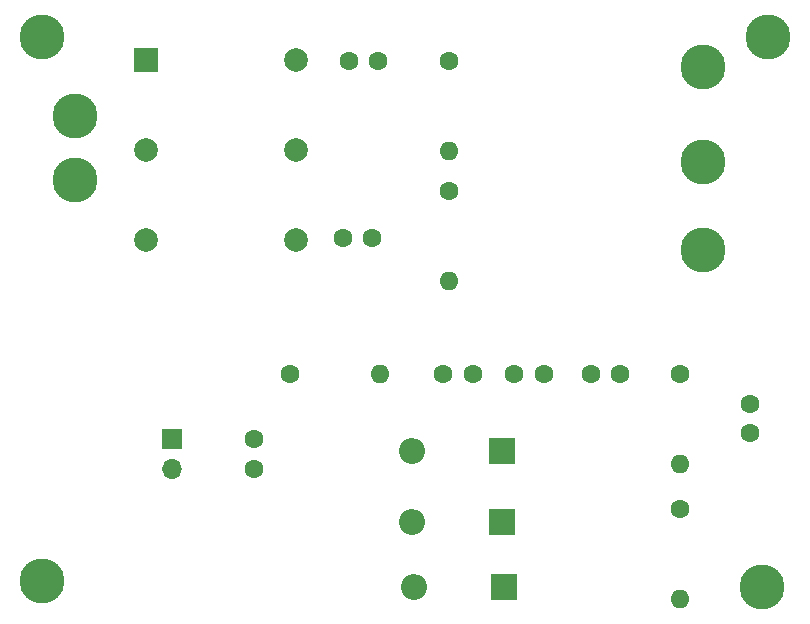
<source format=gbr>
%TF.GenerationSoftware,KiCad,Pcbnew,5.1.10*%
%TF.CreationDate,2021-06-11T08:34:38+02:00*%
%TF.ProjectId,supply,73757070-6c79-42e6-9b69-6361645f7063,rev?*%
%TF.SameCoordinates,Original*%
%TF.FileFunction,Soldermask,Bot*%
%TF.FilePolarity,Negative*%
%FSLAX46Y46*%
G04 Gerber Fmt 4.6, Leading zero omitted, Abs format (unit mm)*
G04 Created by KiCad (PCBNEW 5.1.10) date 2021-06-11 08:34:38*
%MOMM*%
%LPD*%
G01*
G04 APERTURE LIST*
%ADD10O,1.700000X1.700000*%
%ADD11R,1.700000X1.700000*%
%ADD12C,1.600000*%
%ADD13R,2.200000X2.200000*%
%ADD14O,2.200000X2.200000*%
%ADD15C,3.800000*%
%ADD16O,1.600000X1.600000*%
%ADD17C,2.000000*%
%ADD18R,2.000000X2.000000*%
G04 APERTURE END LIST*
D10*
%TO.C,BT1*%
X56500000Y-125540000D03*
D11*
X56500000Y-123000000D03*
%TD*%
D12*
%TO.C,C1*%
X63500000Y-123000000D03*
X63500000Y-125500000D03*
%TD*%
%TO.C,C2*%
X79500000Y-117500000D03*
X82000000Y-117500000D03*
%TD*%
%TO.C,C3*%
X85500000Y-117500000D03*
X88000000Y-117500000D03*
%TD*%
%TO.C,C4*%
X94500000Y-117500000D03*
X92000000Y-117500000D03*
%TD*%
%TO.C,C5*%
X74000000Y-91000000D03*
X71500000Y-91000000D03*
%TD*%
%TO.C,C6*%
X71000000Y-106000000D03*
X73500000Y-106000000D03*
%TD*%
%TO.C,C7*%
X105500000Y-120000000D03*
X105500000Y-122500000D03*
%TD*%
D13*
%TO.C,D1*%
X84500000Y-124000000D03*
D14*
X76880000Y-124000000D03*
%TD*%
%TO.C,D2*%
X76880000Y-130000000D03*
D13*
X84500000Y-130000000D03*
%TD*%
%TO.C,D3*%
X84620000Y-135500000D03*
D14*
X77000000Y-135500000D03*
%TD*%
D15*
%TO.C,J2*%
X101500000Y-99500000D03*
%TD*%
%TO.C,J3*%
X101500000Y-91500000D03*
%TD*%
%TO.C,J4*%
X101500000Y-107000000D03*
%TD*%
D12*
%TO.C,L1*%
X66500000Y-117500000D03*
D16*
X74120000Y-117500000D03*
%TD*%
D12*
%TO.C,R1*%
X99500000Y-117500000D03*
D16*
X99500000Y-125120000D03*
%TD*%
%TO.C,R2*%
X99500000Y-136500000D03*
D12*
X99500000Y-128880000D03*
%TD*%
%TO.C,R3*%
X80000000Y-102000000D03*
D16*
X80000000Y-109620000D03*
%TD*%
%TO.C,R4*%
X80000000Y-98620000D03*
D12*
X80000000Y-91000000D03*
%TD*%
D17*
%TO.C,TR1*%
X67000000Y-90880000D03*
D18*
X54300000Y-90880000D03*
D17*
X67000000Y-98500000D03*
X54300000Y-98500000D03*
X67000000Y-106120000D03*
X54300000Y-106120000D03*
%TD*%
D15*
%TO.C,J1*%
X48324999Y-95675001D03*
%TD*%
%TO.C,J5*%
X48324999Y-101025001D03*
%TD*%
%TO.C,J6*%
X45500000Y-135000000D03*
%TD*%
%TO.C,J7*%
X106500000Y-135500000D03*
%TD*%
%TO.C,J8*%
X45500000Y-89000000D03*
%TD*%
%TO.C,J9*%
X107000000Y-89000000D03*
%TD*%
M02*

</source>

● ● ●

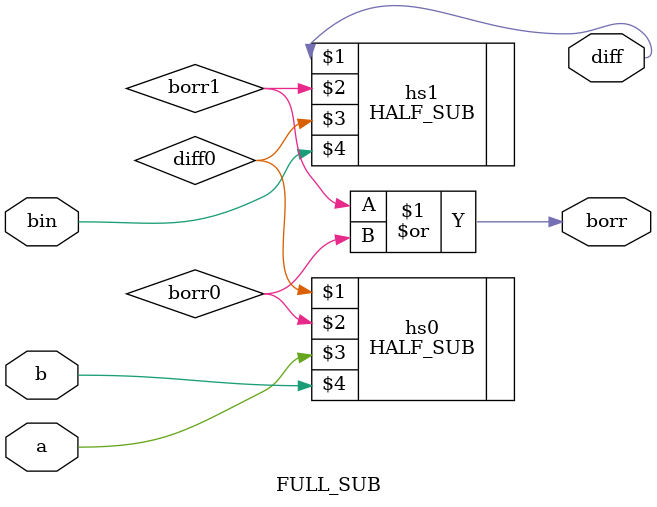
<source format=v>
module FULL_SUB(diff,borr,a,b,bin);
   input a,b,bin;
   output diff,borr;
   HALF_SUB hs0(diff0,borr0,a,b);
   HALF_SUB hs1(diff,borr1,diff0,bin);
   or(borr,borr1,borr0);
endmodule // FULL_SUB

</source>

● ● ●

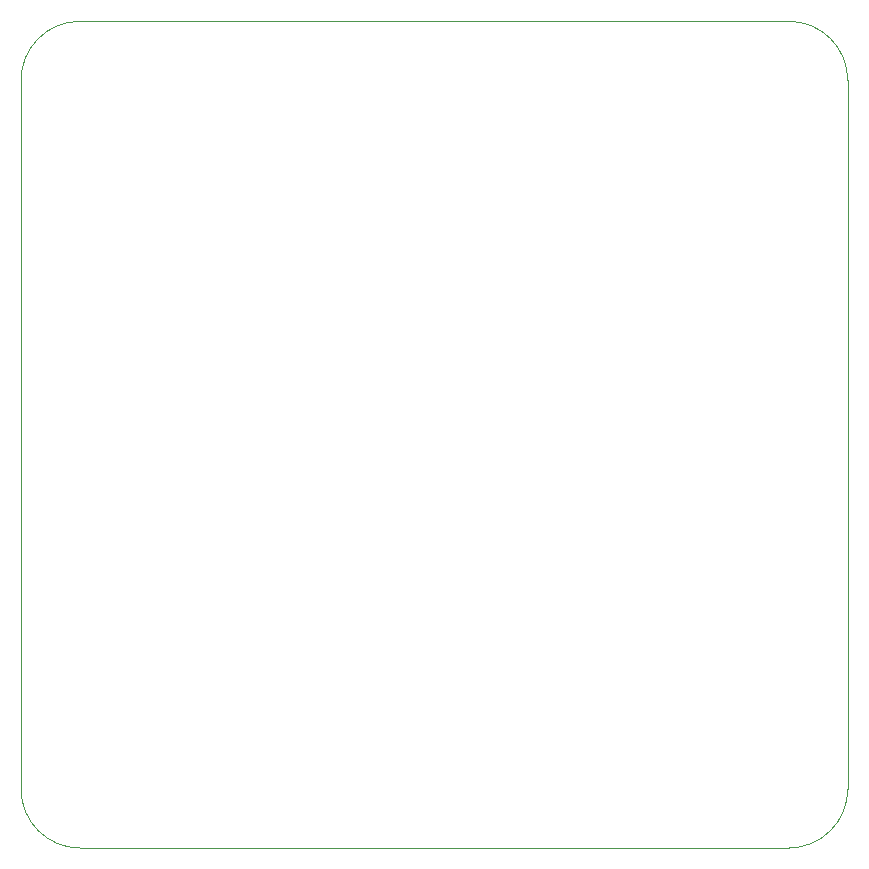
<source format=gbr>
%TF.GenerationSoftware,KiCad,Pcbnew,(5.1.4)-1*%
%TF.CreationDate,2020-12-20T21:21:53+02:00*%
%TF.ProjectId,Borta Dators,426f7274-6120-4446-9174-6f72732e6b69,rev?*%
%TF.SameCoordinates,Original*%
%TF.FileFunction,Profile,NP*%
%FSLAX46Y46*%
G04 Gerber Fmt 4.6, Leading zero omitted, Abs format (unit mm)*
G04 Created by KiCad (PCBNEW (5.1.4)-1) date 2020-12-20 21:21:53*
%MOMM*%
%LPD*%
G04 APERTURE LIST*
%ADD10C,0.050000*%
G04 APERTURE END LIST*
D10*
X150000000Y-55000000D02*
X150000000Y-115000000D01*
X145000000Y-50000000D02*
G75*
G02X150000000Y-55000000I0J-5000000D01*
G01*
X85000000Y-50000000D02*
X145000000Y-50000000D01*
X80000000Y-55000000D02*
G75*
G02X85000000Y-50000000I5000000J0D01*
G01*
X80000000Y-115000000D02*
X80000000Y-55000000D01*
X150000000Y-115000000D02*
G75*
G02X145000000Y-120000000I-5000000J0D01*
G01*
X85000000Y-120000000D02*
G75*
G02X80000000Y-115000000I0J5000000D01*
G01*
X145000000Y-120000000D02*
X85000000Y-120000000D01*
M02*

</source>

● ● ●

**What you need to do:**
Find how many lines of the listing include the word "ProjectId", and state that number by itself.

**Written response:**
2